Además del problema de movilidad, otra de las dificultades de la familia Gómez es la del espacio. A la hora de dormir, Edgar, sus tres hermanos y su madre, deben acomodarse en el pequeño lugar que les corresponde en uno de los dos cuartos con los que cuenta la vivienda.

Otra situación que agobia a la madre de Edgar es la condición económica en la que se encuentran.

El único ingreso de la familia es la ganancia que les deja la venta de verduras y de mangos o cualquier otra fruta de la temporada que se dé en los pocos árboles del terreno.

Sin embargo, por los cuidados y la atención que Edgar necesita, Tomasa ha dejado de trabajar. “Salgo a rebuscarme para darles de comer a mis hijos.
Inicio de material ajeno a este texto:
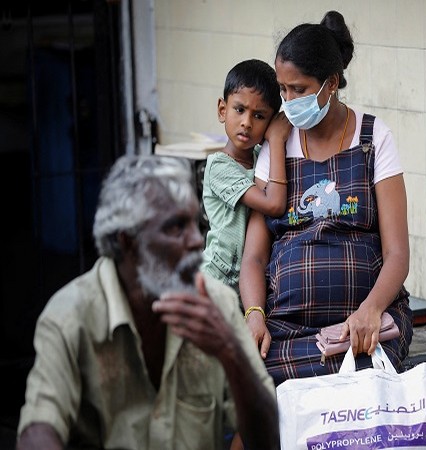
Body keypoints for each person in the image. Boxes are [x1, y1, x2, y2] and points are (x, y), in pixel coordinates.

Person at [16, 155, 279, 450]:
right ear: (127, 241)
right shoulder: (69, 316)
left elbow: (268, 438)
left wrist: (231, 354)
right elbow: (37, 432)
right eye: (176, 228)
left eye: (194, 224)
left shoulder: (217, 305)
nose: (196, 240)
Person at [239, 10, 413, 387]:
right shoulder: (276, 145)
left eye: (298, 89)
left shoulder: (373, 138)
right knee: (251, 388)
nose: (286, 101)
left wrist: (371, 309)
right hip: (286, 331)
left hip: (363, 325)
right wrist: (254, 315)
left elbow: (398, 253)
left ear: (330, 83)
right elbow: (254, 255)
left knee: (363, 383)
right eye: (282, 89)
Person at [201, 59, 291, 296]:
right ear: (222, 110)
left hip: (249, 286)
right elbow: (274, 204)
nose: (247, 123)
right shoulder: (219, 166)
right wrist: (276, 140)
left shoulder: (261, 157)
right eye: (239, 110)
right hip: (216, 282)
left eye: (259, 116)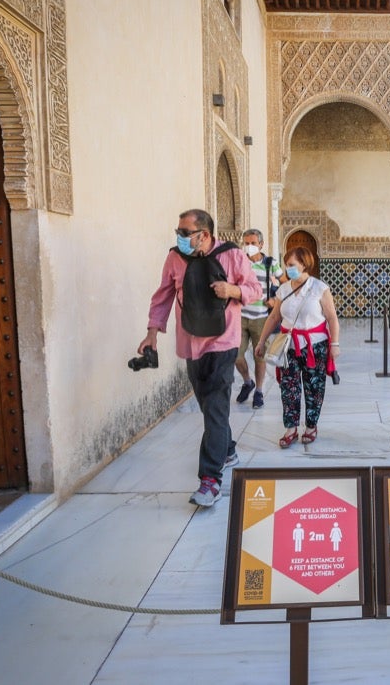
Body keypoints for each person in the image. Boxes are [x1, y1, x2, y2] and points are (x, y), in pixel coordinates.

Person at [138, 209, 262, 507]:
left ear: (204, 235)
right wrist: (152, 332)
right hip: (190, 343)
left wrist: (232, 289)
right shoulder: (175, 258)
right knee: (209, 407)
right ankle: (227, 450)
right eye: (178, 232)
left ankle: (210, 480)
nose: (179, 237)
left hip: (223, 342)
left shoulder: (232, 255)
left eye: (184, 232)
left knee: (216, 406)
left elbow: (255, 289)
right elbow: (163, 296)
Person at [255, 246, 341, 448]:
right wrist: (261, 341)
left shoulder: (320, 288)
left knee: (314, 387)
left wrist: (335, 344)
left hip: (315, 345)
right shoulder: (284, 289)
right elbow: (274, 317)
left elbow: (332, 318)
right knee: (289, 388)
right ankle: (291, 428)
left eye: (291, 264)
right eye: (286, 264)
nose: (288, 268)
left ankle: (311, 426)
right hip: (288, 347)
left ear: (304, 264)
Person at [235, 228, 284, 410]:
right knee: (235, 355)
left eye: (253, 243)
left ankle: (259, 391)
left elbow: (286, 283)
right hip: (240, 316)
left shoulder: (271, 263)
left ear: (261, 244)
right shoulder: (239, 262)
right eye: (246, 243)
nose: (249, 246)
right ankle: (248, 382)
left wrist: (275, 300)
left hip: (262, 318)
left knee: (259, 357)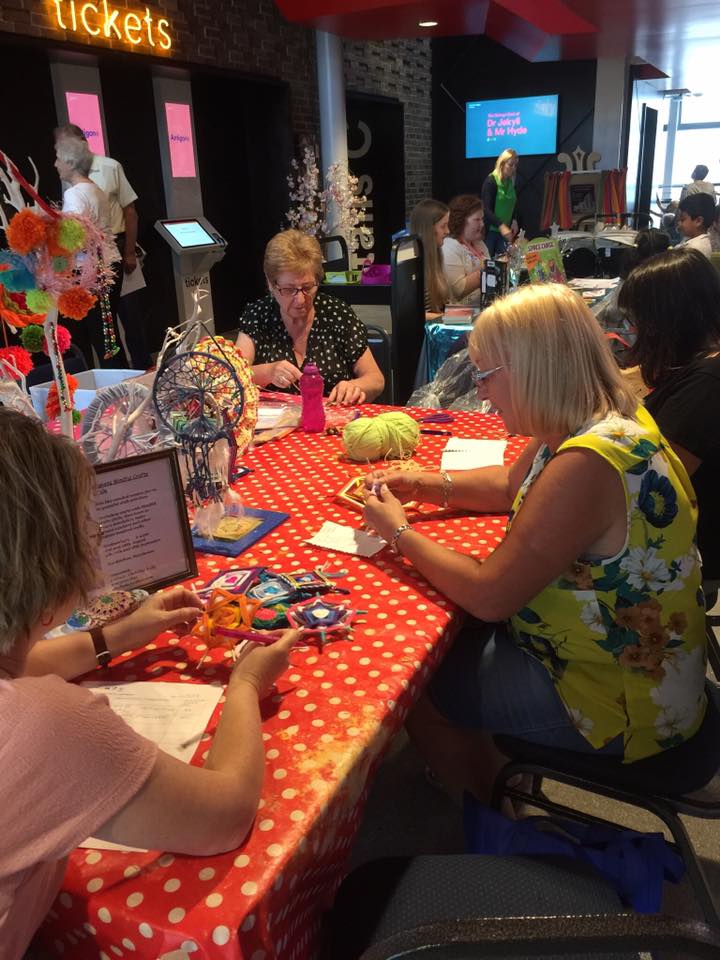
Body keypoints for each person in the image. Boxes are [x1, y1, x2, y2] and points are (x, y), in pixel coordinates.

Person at [363, 283, 707, 803]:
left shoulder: (588, 463)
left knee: (416, 686)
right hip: (622, 663)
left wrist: (398, 531)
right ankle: (506, 767)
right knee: (450, 643)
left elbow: (489, 593)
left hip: (624, 697)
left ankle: (495, 815)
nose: (480, 391)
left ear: (532, 367)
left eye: (485, 375)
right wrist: (424, 482)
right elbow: (508, 485)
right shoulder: (596, 414)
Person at [0, 408, 298, 958]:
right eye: (86, 521)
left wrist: (122, 634)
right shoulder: (45, 721)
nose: (97, 534)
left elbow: (21, 665)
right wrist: (245, 683)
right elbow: (225, 815)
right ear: (48, 553)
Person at [618, 246, 720, 585]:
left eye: (638, 320)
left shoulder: (707, 383)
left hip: (681, 548)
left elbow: (653, 480)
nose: (633, 330)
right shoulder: (698, 361)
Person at [235, 230, 384, 404]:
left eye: (307, 288)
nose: (300, 300)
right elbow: (231, 377)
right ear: (270, 284)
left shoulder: (336, 314)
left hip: (333, 423)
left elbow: (376, 380)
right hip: (276, 426)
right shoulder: (258, 316)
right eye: (289, 290)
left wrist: (355, 386)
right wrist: (267, 372)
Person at [55, 123, 151, 369]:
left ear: (71, 159)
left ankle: (118, 387)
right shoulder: (93, 189)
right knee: (109, 336)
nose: (55, 164)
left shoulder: (78, 191)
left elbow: (73, 237)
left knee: (106, 334)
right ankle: (120, 382)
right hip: (108, 264)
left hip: (93, 268)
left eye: (58, 157)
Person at [442, 194, 490, 306]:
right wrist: (489, 271)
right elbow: (458, 290)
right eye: (477, 219)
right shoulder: (449, 247)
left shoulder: (479, 243)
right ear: (461, 220)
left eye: (482, 219)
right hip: (464, 314)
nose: (482, 224)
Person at [409, 198, 450, 315]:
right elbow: (413, 315)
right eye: (443, 226)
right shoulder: (412, 264)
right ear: (429, 229)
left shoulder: (436, 256)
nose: (448, 231)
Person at [481, 148, 520, 257]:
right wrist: (501, 226)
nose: (513, 168)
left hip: (505, 232)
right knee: (487, 262)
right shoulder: (491, 181)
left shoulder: (510, 182)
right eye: (510, 164)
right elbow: (486, 210)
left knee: (503, 262)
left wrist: (515, 220)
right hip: (490, 231)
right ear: (502, 163)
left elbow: (514, 203)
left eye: (515, 166)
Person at [676, 192, 715, 257]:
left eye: (682, 219)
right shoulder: (695, 240)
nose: (679, 223)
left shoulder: (693, 249)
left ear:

No he trabajado y no tengo dinero para comprar la venta”, relató la señora con mucha preocupación.

Además de la alimentación, pagan una cuota de alquiler por la propiedad que habitan, también deben cancelar el recibo de energía eléctrica y una cuota por el agua que les proporciona una vecina.

Necesidades de los Gómez

- Edgar Gómez necesita una operación, que le ayudará a caminar sin dificultad.
- La intervención tiene un costo de $450, cantidad que los Gómez no tienen.
- La madre de Edgar no posee un trabajo fijo que le ayude solventar los gastos económicos que tiene.
- Algunas de las medicinas que ha tenido que comprar tienen un costo de $10. Para poder adquirirlas, la madre de Edgar ha realizado préstamos, que ahora no puede pagar.
- El imprevisto ha empeorado el panorama de la familia.

“Quiero estudiar, trabajar y volver a jugar fútbol de nuevo”

La condición de Edgar Gómez puede mejorar a corto plazo.
El doctor Fuentes, médico del Hospital Nacional de Soyapango, explicó que el muchacho sólo necesitará una operación para que sus piernas funcionen como antes.

El proceso es simple: insertar unas piezas de platino y clavos en la pierna derecha.
Sin embargo, la situación económica de la familia de Edgar no les permite pagar el costo de la intervención, que asciende a los 450 dólares, que es una cantidad inalcanzable para ellos.

Es por eso que Edgar suplica a los bienhechores una ayuda económica para que le operen.
Por las mismas dificultades económicas, Edgar y sus tres hermanos no han asistido a la escuela, pero el deseo de aprender del muchacho es grande, tanto así que por sus propios medios ha aprendido a leer un poco.

“Quiero estudiar, trabajar para ayudar a mi mamá y volver a jugar fútbol”, expresó el joven con lágrimas en sus ojos.